Return each entry precisely as it appears below.
========================================================================
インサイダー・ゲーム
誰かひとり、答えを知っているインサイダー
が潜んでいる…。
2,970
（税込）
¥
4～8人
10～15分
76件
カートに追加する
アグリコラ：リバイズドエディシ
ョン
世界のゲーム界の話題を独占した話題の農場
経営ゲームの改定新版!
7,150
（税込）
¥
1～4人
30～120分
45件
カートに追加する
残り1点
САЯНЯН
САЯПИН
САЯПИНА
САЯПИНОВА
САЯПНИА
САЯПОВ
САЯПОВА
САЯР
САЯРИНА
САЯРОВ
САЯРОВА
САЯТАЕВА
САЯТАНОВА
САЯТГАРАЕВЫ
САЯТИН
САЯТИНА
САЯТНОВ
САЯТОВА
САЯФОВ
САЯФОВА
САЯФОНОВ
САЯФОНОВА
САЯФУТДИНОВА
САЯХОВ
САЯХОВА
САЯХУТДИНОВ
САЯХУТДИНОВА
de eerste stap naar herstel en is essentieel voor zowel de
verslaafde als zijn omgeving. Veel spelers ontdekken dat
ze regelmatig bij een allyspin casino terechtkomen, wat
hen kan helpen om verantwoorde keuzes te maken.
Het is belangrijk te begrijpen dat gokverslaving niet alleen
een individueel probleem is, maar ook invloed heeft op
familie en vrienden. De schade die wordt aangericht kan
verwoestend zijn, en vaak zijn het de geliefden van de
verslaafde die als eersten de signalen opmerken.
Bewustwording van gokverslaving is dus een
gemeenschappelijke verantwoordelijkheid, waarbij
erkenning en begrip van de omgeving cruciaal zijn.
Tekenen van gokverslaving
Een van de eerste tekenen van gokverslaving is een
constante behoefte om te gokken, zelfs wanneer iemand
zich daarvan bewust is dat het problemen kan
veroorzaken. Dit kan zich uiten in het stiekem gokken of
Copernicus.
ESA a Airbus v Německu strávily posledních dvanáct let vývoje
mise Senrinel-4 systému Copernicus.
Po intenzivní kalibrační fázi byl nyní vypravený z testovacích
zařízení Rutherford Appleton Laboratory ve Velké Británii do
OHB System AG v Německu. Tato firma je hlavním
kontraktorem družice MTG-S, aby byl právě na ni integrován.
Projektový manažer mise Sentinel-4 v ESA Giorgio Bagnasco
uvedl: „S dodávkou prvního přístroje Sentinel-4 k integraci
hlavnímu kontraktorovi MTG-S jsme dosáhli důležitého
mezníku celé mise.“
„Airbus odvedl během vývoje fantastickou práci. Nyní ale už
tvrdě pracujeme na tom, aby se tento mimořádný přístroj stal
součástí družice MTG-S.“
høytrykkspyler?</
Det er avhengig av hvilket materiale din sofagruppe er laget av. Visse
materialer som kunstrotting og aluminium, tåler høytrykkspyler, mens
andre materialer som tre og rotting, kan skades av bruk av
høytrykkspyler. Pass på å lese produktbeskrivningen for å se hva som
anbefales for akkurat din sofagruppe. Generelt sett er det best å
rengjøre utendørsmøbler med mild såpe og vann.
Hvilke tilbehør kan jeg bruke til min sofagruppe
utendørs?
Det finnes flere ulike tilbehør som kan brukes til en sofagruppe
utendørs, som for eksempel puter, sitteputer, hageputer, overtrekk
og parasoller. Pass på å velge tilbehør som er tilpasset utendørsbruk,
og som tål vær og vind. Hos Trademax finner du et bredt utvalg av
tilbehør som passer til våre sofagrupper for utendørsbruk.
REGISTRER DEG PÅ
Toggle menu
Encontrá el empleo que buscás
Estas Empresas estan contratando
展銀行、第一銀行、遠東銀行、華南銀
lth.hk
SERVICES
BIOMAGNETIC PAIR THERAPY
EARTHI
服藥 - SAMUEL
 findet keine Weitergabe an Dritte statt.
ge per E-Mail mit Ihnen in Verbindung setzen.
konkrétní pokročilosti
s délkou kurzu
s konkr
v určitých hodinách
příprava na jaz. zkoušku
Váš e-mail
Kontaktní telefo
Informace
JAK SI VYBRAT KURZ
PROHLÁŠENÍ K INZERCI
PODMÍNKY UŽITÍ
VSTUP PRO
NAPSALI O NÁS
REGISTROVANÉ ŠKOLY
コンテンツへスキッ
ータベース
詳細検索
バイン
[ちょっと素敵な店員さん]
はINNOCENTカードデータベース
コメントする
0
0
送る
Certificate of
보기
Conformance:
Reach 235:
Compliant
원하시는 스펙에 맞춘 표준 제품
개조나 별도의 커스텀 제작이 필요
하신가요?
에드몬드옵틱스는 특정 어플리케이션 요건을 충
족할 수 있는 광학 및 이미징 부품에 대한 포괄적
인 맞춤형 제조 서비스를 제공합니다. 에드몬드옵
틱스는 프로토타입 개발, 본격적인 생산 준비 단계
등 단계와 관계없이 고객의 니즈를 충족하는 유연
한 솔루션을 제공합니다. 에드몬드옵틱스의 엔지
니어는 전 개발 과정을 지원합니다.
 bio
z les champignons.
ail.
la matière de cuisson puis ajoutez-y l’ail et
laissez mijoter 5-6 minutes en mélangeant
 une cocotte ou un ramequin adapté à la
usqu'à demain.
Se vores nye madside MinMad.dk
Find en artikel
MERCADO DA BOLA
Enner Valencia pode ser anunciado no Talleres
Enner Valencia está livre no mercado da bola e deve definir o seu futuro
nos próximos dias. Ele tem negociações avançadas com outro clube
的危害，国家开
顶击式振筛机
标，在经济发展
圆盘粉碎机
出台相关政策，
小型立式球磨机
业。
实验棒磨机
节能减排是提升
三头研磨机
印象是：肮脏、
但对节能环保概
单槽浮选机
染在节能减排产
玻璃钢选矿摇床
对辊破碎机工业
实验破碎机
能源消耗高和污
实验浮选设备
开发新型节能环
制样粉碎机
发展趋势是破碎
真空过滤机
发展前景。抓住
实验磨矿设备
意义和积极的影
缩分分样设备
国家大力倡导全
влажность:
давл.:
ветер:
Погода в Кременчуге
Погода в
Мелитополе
========================================================================
--- Result of the task ---
インサイダー・ゲーム
誰かひとり、答えを知っているインサイダー
が潜んでいる…。
2,970
（税込）
¥
4～8人
10～15分
76件
カートに追加する
アグリコラ：リバイズドエディシ
ョン
世界のゲーム界の話題を独占した話題の農場
経営ゲームの改定新版!
7,150
（税込）
¥
1～4人
30～120分
45件
カートに追加する
残り1点
САЯНЯН
САЯПИН
САЯПИНА
САЯПИНОВА
САЯПНИА
САЯПОВ
САЯПОВА
САЯР
САЯРИНА
САЯРОВ
САЯРОВА
САЯТАЕВА
САЯТАНОВА
САЯТГАРАЕВЫ
САЯТИН
САЯТИНА
САЯТНОВ
САЯТОВА
САЯФОВ
САЯФОВА
САЯФОНОВ
САЯФОНОВА
САЯФУТДИНОВА
САЯХОВ
САЯХОВА
САЯХУТДИНОВ
САЯХУТДИНОВА
de eerste stap naar herstel en is essentieel voor zowel de
verslaafde als zijn omgeving. Veel spelers ontdekken dat
ze regelmatig bij een allyspin casino terechtkomen, wat
hen kan helpen om verantwoorde keuzes te maken.
Het is belangrijk te begrijpen dat gokverslaving niet alleen
een individueel probleem is, maar ook invloed heeft op
familie en vrienden. De schade die wordt aangericht kan
verwoestend zijn, en vaak zijn het de geliefden van de
verslaafde die als eersten de signalen opmerken.
Bewustwording van gokverslaving is dus een
gemeenschappelijke verantwoordelijkheid, waarbij
erkenning en begrip van de omgeving cruciaal zijn.
Tekenen van gokverslaving
Een van de eerste tekenen van gokverslaving is een
constante behoefte om te gokken, zelfs wanneer iemand
zich daarvan bewust is dat het problemen kan
veroorzaken. Dit kan zich uiten in het stiekem gokken of
Copernicus.
ESA a Airbus v Německu strávily posledních dvanáct let vývoje
mise Senrinel-4 systému Copernicus.
Po intenzivní kalibrační fázi byl nyní vypravený z testovacích
zařízení Rutherford Appleton Laboratory ve Velké Británii do
OHB System AG v Německu. Tato firma je hlavním
kontraktorem družice MTG-S, aby byl právě na ni integrován.
Projektový manažer mise Sentinel-4 v ESA Giorgio Bagnasco
uvedl: „S dodávkou prvního přístroje Sentinel-4 k integraci
hlavnímu kontraktorovi MTG-S jsme dosáhli důležitého
mezníku celé mise.“
„Airbus odvedl během vývoje fantastickou práci. Nyní ale už
tvrdě pracujeme na tom, aby se tento mimořádný přístroj stal
součástí družice MTG-S.“
høytrykkspyler?</
Det er avhengig av hvilket materiale din sofagruppe er laget av. Visse
materialer som kunstrotting og aluminium, tåler høytrykkspyler, mens
andre materialer som tre og rotting, kan skades av bruk av
høytrykkspyler. Pass på å lese produktbeskrivningen for å se hva som
anbefales for akkurat din sofagruppe. Generelt sett er det best å
rengjøre utendørsmøbler med mild såpe og vann.
Hvilke tilbehør kan jeg bruke til min sofagruppe
utendørs?
Det finnes flere ulike tilbehør som kan brukes til en sofagruppe
utendørs, som for eksempel puter, sitteputer, hageputer, overtrekk
og parasoller. Pass på å velge tilbehør som er tilpasset utendørsbruk,
og som tål vær og vind. Hos Trademax finner du et bredt utvalg av
tilbehør som passer til våre sofagrupper for utendørsbruk.
REGISTRER DEG PÅ
Toggle menu
Encontrá el empleo que buscás
Estas Empresas estan contratando
展銀行、第一銀行、遠東銀行、華南銀
lth.hk
SERVICES
BIOMAGNETIC PAIR THERAPY
EARTHI
服藥 - SAMUEL
 findet keine Weitergabe an Dritte statt.
ge per E-Mail mit Ihnen in Verbindung setzen.
konkrétní pokročilosti
s délkou kurzu
s konkr
v určitých hodinách
příprava na jaz. zkoušku
Váš e-mail
Kontaktní telefo
Informace
JAK SI VYBRAT KURZ
PROHLÁŠENÍ K INZERCI
PODMÍNKY UŽITÍ
VSTUP PRO
NAPSALI O NÁS
REGISTROVANÉ ŠKOLY
コンテンツへスキッ
ータベース
詳細検索
バイン
[ちょっと素敵な店員さん]
はINNOCENTカードデータベース
コメントする
0
0
送る
Certificate of
보기
Conformance:
Reach 235:
Compliant
원하시는 스펙에 맞춘 표준 제품
개조나 별도의 커스텀 제작이 필요
하신가요?
에드몬드옵틱스는 특정 어플리케이션 요건을 충
족할 수 있는 광학 및 이미징 부품에 대한 포괄적
인 맞춤형 제조 서비스를 제공합니다. 에드몬드옵
틱스는 프로토타입 개발, 본격적인 생산 준비 단계
등 단계와 관계없이 고객의 니즈를 충족하는 유연
한 솔루션을 제공합니다. 에드몬드옵틱스의 엔지
니어는 전 개발 과정을 지원합니다.
 bio
z les champignons.
ail.
la matière de cuisson puis ajoutez-y l’ail et
laissez mijoter 5-6 minutes en mélangeant
 une cocotte ou un ramequin adapté à la
usqu'à demain.
Se vores nye madside MinMad.dk
Find en artikel
MERCADO DA BOLA
Enner Valencia pode ser anunciado no Talleres
Enner Valencia está livre no mercado da bola e deve definir o seu futuro
nos próximos dias. Ele tem negociações avançadas com outro clube
的危害，国家开
顶击式振筛机
标，在经济发展
圆盘粉碎机
出台相关政策，
小型立式球磨机
业。
实验棒磨机
节能减排是提升
三头研磨机
印象是：肮脏、
但对节能环保概
单槽浮选机
染在节能减排产
玻璃钢选矿摇床
对辊破碎机工业
实验破碎机
能源消耗高和污
实验浮选设备
开发新型节能环
制样粉碎机
发展趋势是破碎
真空过滤机
发展前景。抓住
实验磨矿设备
意义和积极的影
缩分分样设备
国家大力倡导全
влажность:
давл.:
ветер:
Погода в Кременчуге
Погода в
Мелитополе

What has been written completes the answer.